● TEXT SEGMENT:
'''
Advantages of EPI-Based Trajectories
Stefan Skare1
1Karolinska University Hospital, Sweden

Synopsis

Keywords: Image acquisition: Sequences, Physics & Engineering: Pulse design, Neuro: Brain

The single-shot echo-planar imaging (EPI) sequence was invented by Peter Mansfield in 1977 and has many clinical and research applications in MRI today. The GE-EPI variant is the most common and time-efficient pulse sequence for fMRI and perfusion, but also for clinical bleeding detection workup. The spin-echo EPI variant has been almost exclusively used for clinical and research diffusion-weighted MRI. Emphasizing the freezing of physiological motion and MRI with less need for anesthesia, Mansfield got many of the benefits of contemporary EPI correct. Notably, EPI's efficiency stems from the high relative fraction of data collection during the scan.

The essence of single-shot echo-planar imaging (EPI) is to acquire all k-space data for a 2D image following a single RF excitation pulse on the time scale of a few dozen milliseconds instead of minutes for conventional MRI. Peter Mansfield invented EPI in 1977, in an era with not-that-homogeneous 0.1T magnets, weak and slow gradient systems, and 512k RAM image-processing computers, making any form of NMR imaging challenging. Most of what we know today regarding MR pulse sequences was uncharted territory at that time, and it took years until the hardware was good enough to form a decent 32x32 image.
Despite the hardware limitations in the late 70s, the insights into EPI's future clinical potential and the advantages of EPI were, for the most part, similar to how we would describe this snapshot MRI technique today. In a paper entitled "Biological and Medical Imaging by NMR" (1), the authors describe that EPI can overcome the "slow NMR imaging process on a living person" and that apart from patient discomfort (with a long scan time), there are scientific reasons for imaging at high speed, referring to the physiological motion of organs such as the heart, stomach, and breathing. In the same paper, the idea of 3D EPI is also discussed, decades ahead of actual clinical introduction as a multi-shot SWI/T2*w 3D EPI technique.
'''
● MATERIAL PROVIDED:
'''
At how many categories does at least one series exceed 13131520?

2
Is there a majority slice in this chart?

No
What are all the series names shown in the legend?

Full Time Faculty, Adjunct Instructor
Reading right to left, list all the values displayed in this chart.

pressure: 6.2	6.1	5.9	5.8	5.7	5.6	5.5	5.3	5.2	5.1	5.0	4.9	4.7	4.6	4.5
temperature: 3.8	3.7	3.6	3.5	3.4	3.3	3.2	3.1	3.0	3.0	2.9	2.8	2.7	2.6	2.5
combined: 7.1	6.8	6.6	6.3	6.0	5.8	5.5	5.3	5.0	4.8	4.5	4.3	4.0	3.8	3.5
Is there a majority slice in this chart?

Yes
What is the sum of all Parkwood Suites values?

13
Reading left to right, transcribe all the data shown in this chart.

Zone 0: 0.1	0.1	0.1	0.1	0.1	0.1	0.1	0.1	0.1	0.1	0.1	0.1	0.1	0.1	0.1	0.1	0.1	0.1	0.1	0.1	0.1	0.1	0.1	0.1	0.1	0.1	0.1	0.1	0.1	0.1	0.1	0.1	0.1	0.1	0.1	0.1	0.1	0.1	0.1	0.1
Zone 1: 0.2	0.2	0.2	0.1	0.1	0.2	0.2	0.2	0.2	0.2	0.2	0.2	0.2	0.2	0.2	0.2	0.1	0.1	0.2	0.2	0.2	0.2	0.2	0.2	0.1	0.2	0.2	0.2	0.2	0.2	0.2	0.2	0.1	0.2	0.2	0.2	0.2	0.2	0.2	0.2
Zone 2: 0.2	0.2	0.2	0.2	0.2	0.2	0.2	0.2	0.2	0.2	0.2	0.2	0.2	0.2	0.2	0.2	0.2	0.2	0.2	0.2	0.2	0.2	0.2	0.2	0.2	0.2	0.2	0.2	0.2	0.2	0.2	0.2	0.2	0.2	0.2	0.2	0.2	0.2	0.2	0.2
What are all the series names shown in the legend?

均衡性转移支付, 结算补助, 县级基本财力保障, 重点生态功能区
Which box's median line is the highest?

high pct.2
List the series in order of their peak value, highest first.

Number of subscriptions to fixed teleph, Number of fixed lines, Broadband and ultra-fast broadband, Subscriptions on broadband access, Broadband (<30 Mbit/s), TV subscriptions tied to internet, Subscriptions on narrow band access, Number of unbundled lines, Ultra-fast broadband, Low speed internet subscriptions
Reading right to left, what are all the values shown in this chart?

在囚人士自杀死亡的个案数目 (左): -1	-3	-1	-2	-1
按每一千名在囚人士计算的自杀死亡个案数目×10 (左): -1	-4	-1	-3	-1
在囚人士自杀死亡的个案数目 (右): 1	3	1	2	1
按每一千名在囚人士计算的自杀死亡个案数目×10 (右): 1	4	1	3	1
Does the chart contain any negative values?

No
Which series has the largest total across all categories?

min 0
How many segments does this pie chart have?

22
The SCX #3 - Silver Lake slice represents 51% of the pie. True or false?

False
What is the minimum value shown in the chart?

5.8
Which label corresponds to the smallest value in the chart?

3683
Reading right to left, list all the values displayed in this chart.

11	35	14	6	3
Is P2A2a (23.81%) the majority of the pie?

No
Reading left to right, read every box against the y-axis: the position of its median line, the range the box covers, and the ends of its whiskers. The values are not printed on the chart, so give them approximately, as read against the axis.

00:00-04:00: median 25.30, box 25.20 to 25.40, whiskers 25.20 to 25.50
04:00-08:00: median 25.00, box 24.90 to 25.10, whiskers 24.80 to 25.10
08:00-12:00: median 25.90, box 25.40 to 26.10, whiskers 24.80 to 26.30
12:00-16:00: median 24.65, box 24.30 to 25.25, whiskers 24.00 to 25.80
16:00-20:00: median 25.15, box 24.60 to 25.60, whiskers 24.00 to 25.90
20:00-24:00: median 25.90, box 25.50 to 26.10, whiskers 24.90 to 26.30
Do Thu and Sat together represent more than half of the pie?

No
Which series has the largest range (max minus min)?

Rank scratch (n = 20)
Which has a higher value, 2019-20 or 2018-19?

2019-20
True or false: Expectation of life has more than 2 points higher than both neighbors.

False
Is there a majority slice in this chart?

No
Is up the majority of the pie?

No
'''
● BRIEF 1:
Answer these questions from the text on EPI-based trajectories, one line each.
(a) Who invented the single-shot EPI sequence, and in what year?
(b) Which EPI variant has been almost exclusively used for diffusion-weighted MRI?
(c) What is the title of the paper cited as (1)?
● BRIEF 2:
Turn the paragraph of the text on EPI-based trajectories that begins "The essence of single-shot echo-planar imaging" into a short bulleted list that keeps its main facts.
● BRIEF 3:
Decide whether each statement agrees with the text on EPI-based trajectories. Answer yes or no, and quote the words of the text that decide it.
(a) The GE-EPI variant is the most common pulse sequence for fMRI.
(b) EPI was invented in an era of 1.5T magnets.
(c) The idea of 3D EPI was first discussed after its clinical introduction.

● TASK ANSWER 1:
(a) Peter Mansfield, in 1977.
(b) The spin-echo EPI variant.
(c) "Biological and Medical Imaging by NMR"

● TASK ANSWER 2:
- Single-shot EPI acquires all k-space data for a 2D image after a single RF excitation pulse.
- This takes a few dozen milliseconds instead of the minutes needed for conventional MRI.
- Peter Mansfield invented EPI in 1977.
- At that time, magnets were not-that-homogeneous 0.1T magnets, gradient systems were weak and slow, and image-processing computers had 512k RAM. These conditions made any form of NMR imaging challenging.
- Most of today's knowledge of MR pulse sequences was then uncharted territory.
- It took years until the hardware could form a decent 32x32 image.

● TASK ANSWER 3:
(a) Yes: "The GE-EPI variant is the most common and time-efficient pulse sequence for fMRI and perfusion"
(b) No: "in an era with not-that-homogeneous 0.1T magnets"
(c) No: "the idea of 3D EPI is also discussed, decades ahead of actual clinical introduction"